Inês Melo recusa a ideia de que os jovens de hoje “não têm qualquer problema em partir logo para outra” quando terminam uma relação e alerta para o julgamento precipitado e, por vezes, errado, de que são alvo.

“Não há uma medida padrão para curar as nossas feridas, cada pessoa tem o seu tempo. Porém, há pessoas que fazem o processo de luto de uma relação ainda estando dentro dessa relação. Quando começam a pensar ponderar em terminar a relação, este processo já está em andamento, eles já começam a pensar que o fim é inevitável, a pessoa passa por fases, como tristeza, raiva… E quando saem do relacionamento, este processo já vai bem avançado e isso pode ser até mal interpretado por outras pessoas. ‘Como é que tu conseguiste avançar tão rapidamente?’ Porque eu já tinha feito todo um processo antes de ter conseguido sair deste relacionamento”.

Sobre o futuro, a psicóloga acredita que os jovens vão continuar a confiar em aplicações de encontros e no match dos algoritmos, mas com uma tendência cada vez maior em privilegiar o contacto presencial.

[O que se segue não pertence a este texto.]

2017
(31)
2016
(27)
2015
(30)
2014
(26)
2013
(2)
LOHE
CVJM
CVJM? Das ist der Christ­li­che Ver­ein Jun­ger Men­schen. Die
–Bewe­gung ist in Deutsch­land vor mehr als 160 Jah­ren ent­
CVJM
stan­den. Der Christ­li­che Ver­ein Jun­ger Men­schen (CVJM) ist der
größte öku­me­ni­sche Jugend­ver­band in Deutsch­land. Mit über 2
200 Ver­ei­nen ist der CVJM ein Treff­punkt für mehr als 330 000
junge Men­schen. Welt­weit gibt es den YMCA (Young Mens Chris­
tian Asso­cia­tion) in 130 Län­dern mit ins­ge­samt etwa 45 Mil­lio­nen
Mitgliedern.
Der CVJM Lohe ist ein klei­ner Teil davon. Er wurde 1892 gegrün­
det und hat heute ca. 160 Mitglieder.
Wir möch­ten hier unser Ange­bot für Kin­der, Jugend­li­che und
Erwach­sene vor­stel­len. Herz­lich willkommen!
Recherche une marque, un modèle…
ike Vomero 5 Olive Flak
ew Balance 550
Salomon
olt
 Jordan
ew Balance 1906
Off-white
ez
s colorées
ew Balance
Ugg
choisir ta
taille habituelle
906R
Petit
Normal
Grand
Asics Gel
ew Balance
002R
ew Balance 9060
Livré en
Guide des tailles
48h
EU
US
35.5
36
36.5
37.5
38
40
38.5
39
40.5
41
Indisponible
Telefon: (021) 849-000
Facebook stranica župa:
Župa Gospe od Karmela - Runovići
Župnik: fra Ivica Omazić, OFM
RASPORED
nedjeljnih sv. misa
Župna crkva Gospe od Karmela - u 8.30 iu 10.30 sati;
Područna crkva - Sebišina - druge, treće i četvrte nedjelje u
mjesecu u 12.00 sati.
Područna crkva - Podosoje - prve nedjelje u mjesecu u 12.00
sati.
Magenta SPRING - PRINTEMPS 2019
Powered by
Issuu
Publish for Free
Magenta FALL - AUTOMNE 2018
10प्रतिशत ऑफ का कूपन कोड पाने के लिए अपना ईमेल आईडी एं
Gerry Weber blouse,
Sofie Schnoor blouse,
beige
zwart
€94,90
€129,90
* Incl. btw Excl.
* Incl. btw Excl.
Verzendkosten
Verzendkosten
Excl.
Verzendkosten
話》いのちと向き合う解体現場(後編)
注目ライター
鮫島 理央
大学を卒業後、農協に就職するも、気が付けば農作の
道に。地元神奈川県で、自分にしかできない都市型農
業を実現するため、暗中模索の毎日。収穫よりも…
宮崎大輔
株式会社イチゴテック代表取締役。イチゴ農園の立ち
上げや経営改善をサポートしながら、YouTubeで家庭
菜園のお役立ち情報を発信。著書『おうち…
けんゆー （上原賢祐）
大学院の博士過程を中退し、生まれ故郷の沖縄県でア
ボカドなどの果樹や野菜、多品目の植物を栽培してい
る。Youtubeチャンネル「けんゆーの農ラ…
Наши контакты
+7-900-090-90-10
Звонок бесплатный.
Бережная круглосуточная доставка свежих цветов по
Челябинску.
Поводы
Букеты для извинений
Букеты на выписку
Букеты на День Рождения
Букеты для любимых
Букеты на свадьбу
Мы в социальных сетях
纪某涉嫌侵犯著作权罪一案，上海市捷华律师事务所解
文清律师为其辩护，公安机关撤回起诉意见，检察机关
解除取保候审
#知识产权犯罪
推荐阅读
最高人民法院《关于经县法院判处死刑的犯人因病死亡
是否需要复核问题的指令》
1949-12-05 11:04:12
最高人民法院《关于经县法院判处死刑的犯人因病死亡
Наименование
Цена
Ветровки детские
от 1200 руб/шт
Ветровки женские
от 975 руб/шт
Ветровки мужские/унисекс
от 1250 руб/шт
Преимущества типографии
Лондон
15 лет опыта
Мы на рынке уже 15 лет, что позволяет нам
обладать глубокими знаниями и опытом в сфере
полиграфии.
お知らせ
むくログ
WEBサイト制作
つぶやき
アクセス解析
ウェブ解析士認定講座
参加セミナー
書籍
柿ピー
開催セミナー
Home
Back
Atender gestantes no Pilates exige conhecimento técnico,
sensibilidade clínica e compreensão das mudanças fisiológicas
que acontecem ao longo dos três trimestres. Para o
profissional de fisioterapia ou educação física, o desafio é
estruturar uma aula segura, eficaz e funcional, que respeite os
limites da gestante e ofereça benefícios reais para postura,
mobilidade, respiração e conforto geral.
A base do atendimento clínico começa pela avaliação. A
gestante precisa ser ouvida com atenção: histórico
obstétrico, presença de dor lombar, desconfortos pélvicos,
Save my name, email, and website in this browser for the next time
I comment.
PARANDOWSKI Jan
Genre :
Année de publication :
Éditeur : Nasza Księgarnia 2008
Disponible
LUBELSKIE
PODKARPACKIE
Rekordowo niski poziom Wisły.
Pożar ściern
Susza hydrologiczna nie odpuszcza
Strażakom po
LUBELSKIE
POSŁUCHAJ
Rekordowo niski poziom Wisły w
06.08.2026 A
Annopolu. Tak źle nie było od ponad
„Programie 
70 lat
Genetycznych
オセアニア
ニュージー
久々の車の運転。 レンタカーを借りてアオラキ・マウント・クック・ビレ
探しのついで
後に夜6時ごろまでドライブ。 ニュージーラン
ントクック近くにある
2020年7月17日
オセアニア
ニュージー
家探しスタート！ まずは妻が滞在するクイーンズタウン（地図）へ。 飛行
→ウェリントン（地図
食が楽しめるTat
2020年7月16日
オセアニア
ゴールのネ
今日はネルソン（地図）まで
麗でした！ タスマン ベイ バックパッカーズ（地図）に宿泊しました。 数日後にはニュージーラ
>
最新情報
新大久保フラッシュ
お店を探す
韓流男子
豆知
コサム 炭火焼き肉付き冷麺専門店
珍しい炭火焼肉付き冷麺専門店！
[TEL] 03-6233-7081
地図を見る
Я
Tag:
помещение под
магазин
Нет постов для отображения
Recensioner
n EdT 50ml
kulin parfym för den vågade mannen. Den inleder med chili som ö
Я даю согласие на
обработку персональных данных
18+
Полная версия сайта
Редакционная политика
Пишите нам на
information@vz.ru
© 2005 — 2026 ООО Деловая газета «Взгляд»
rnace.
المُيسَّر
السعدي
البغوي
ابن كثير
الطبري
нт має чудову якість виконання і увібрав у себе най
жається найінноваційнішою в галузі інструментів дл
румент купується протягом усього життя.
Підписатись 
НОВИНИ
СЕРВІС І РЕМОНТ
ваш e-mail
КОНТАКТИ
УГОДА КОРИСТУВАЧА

“Acho que o futuro passa por mais reinvenções. Vão surgir ainda muitas novas formas de dating (aplicações ou não), cada vez mais congruentes com as necessidades dos jovens. Nós já temos aplicações que se foram aprimorando, como por exemplo o Bumble, que é uma aplicação mais feminista, também temos o Grindr [aplicação de encontros homossexuais]... Acho que o futuro passará por uma aplicação que permita aos jovens conhecer novas pessoas na sua zona de conforto que são as redes sociais, e ao mesmo tempo também fora do online. Eu sinto cada vez mais que os jovens também procuram isso: o contacto fora do online, conhecer a pessoa, saber como ela é, o que faz, como fala, como se apresenta, tudo isso. Isso foi uma necessidade cada vez mais importante, principalmente agora no pós-pandemia. Parece-me que o que o futuro talvez passe por aqui, uma junção desses dois mundos”, remata.